Modest diversification

The 3 months correlation between Rocky and National is 0.23. Overlapping area represents the amount of risk that can be diversified away by holding Rocky Brands and National CineMedia in the same portfolio, assuming nothing else is changed. The correlation between historical prices or returns on National CineMedia and Rocky Brands is a relative statistical measure of the degree to which these equity instruments tend to move together. The correlation coefficient measures the extent to which returns on Rocky Brands are associated (or correlated) with National CineMedia. Values of the correlation coefficient range from -1 to +1, where. The correlation of zero (0) is possible when the price movement of National CineMedia has no effect on the direction of Rocky Brands i.e., Rocky Brands and National CineMedia go up and down completely randomly.

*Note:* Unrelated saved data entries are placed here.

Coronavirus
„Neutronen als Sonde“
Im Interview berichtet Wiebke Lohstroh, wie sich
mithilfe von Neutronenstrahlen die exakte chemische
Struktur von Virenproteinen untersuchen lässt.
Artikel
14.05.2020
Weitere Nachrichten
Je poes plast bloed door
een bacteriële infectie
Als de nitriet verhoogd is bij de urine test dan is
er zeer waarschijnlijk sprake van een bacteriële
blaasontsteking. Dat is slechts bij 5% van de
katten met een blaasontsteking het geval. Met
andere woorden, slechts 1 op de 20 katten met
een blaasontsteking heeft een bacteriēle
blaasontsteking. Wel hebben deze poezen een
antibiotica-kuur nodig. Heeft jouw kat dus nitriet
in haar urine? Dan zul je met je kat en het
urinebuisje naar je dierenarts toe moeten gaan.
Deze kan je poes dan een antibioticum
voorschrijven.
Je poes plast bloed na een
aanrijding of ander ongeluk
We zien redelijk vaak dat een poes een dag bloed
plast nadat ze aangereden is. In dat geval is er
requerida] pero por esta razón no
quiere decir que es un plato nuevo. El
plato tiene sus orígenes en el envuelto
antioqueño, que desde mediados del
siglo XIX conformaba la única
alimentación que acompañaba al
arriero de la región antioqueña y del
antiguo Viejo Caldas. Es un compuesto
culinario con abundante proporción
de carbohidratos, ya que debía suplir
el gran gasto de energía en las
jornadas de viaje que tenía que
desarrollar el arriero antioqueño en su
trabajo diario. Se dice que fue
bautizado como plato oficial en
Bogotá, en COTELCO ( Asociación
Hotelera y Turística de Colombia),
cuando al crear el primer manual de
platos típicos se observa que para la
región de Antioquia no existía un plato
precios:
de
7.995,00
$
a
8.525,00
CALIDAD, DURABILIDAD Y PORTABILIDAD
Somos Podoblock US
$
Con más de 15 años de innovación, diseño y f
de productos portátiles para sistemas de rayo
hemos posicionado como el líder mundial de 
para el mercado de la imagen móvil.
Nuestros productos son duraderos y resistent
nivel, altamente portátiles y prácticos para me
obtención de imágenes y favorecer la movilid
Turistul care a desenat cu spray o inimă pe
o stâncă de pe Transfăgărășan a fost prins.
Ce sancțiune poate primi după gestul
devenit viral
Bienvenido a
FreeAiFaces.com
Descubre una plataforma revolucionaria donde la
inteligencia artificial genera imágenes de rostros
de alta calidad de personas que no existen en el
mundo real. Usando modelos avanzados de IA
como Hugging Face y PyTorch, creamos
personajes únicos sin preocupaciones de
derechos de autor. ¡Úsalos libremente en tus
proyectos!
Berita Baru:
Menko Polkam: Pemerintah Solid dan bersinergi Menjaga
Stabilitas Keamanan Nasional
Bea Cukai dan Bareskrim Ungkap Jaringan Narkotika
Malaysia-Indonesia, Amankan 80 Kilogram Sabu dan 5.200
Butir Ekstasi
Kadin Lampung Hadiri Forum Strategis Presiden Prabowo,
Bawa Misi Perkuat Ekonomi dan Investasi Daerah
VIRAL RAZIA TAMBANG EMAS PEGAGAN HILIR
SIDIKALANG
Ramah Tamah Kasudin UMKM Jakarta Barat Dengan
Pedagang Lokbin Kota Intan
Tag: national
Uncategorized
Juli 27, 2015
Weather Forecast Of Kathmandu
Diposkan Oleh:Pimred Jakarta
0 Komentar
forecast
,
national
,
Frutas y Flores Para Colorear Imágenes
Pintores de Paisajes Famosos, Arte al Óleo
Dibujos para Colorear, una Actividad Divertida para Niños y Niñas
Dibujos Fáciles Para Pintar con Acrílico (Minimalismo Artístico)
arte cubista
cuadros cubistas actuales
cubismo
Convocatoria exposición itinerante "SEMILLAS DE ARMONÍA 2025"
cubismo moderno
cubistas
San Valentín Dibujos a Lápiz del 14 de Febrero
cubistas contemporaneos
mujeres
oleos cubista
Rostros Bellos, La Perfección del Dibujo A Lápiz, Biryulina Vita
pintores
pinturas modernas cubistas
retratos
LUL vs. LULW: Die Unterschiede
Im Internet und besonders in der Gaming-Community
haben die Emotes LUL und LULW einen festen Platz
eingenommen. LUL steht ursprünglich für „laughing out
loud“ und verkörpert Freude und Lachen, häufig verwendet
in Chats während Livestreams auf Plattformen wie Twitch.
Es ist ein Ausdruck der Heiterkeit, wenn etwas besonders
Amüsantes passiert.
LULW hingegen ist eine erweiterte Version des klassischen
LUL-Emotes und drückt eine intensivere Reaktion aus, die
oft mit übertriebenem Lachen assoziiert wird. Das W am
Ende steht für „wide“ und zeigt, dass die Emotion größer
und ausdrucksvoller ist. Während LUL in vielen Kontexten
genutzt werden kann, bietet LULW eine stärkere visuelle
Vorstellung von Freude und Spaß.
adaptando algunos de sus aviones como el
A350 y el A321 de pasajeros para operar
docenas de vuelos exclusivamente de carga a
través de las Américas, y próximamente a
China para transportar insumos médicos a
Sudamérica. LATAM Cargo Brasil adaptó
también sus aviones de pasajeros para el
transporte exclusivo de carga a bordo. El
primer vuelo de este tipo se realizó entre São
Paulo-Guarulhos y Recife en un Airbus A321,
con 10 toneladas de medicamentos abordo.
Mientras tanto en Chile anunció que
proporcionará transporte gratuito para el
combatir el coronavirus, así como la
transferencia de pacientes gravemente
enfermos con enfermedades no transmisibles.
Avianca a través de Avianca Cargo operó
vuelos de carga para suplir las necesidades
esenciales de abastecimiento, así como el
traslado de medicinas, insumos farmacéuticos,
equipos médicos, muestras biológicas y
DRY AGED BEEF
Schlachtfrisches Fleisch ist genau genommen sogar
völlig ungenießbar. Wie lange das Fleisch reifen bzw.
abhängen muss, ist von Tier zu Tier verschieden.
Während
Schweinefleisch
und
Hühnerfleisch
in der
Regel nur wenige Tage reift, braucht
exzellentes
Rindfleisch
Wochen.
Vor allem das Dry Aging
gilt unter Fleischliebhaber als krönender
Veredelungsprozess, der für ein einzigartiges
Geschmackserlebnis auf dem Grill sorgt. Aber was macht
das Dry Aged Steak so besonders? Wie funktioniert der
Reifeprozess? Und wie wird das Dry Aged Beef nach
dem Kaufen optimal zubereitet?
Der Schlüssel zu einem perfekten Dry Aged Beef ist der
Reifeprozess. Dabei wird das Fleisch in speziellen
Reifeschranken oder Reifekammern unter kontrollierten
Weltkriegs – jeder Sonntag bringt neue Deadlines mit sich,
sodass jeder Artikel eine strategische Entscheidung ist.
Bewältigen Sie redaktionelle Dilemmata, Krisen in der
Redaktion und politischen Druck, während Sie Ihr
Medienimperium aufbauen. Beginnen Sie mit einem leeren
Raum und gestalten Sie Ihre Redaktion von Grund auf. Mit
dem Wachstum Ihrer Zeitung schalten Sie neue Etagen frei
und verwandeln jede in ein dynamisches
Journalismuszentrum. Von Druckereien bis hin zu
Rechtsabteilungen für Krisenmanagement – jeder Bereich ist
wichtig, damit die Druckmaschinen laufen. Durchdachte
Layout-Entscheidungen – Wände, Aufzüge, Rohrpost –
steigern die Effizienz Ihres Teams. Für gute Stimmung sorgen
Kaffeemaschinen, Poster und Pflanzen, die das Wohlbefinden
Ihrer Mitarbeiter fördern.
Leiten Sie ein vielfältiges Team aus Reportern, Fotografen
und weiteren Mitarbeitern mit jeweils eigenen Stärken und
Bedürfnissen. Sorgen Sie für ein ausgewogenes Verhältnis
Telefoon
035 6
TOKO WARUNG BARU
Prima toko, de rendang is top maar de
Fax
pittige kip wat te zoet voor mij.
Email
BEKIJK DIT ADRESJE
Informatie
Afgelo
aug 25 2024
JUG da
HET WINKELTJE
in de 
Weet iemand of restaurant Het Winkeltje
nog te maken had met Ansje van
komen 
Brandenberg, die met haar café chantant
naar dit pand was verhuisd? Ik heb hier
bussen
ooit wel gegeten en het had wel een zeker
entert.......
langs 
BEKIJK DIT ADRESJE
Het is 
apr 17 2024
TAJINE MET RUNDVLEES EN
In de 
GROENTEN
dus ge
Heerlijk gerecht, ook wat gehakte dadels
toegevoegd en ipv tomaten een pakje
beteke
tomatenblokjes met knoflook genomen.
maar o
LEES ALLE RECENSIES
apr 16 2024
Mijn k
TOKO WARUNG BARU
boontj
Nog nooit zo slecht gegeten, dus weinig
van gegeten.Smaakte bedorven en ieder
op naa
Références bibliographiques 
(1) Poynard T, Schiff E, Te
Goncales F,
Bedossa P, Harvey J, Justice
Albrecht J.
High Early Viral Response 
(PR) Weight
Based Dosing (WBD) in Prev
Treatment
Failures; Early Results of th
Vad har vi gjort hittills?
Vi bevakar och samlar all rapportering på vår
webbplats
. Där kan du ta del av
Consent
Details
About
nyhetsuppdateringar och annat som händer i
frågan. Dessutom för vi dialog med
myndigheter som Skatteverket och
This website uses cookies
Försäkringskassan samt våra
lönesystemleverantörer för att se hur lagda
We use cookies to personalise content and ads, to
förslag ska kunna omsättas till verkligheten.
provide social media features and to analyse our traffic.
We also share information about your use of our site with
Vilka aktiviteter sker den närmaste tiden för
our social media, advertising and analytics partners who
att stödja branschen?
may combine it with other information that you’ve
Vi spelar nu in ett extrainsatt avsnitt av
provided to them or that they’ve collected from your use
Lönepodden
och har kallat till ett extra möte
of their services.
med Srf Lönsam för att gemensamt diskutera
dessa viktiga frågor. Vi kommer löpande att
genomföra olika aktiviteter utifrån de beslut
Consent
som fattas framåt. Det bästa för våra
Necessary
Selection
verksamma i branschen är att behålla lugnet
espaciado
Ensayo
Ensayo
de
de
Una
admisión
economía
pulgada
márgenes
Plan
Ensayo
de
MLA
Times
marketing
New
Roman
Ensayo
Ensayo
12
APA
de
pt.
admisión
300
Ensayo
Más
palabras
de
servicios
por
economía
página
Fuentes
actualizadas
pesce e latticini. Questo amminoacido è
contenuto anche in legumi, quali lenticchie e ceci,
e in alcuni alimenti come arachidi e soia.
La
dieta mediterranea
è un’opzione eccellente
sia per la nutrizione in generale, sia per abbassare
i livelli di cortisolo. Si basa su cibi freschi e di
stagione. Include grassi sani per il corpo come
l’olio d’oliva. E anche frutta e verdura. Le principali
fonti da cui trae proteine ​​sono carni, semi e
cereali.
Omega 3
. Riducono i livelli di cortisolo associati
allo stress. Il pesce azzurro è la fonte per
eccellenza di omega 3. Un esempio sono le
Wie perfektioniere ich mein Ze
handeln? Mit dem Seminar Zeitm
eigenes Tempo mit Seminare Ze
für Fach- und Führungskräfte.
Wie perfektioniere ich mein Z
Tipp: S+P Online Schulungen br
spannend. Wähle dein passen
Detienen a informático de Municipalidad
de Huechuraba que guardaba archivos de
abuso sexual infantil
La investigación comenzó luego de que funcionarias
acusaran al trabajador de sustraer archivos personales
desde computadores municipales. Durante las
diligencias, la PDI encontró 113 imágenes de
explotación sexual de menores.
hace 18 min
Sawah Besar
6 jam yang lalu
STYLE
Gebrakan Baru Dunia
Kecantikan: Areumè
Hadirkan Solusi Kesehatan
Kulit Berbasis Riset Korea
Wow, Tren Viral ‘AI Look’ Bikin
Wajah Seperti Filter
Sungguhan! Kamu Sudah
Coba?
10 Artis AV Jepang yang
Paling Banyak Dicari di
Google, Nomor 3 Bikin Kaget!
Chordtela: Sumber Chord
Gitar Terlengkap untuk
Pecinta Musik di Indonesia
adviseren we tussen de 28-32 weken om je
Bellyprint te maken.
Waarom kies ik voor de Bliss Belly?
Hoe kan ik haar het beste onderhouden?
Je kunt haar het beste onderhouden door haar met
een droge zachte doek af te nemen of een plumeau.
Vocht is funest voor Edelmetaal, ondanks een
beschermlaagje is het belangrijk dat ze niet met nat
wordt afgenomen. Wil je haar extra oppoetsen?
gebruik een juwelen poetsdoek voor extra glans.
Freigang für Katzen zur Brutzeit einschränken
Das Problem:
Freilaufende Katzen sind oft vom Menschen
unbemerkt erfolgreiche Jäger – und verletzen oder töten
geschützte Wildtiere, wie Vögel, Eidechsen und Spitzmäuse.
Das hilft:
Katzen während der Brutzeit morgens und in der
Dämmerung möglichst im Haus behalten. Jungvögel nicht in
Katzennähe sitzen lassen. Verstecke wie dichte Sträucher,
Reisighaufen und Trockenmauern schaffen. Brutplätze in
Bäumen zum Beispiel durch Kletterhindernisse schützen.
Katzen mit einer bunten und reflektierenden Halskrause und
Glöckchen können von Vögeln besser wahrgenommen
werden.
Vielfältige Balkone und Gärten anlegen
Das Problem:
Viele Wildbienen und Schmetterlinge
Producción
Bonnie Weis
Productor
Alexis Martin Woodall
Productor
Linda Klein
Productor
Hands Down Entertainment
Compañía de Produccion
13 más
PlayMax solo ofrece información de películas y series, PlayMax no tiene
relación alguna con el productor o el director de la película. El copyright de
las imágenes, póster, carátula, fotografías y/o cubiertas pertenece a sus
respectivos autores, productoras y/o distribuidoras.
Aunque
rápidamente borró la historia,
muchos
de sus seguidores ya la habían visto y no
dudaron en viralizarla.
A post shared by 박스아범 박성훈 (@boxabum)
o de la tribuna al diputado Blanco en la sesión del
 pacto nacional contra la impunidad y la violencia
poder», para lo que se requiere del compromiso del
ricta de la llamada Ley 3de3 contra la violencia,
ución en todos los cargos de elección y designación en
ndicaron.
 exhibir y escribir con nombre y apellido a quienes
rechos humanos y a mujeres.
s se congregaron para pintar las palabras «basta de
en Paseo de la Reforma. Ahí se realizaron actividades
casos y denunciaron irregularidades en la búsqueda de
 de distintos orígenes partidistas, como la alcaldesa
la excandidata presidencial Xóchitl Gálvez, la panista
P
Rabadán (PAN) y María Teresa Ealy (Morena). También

Pair Corralation between Rocky Brands and National CineMedia

Given the investment horizon of 90 days Rocky Brands is expected to generate 0.75 times more return on investment than National CineMedia. However, Rocky Brands is 1.34 times less risky than National CineMedia. It trades about 0.24 of its potential returns per unit of risk. National CineMedia is currently generating about 0.06 per unit of risk. If you would invest  2,339  in Rocky Brands on October 26, 2024 and sell it today you would earn a total of  228.50  from holding Rocky Brands or generate 9.77% return on investment over 90 days.
Time Period3 Months [change]
DirectionMoves Together 
StrengthVery Weak
Accuracy100.0%
ValuesDaily Returns

Rocky Brands  vs.  National CineMedia

 Performance 
       Timeline  
Rocky Brands 

Risk-Adjusted Performance

0 of 100

 
Weak
 
Strong
Very Weak
Over the last 90 days Rocky Brands has generated negative risk-adjusted returns adding no value to investors with long positions. In spite of fairly strong forward-looking signals, Rocky Brands is not utilizing all of its potentials. The current stock price disturbance, may contribute to short-term losses for the investors.
National CineMedia 

Risk-Adjusted Performance

0 of 100

 
Weak
 
Strong
Very Weak
Over the last 90 days National CineMedia has generated negative risk-adjusted returns adding no value to investors with long positions. Despite fairly strong primary indicators, National CineMedia is not utilizing all of its potentials. The latest stock price confusion, may contribute to short-horizon losses for the traders.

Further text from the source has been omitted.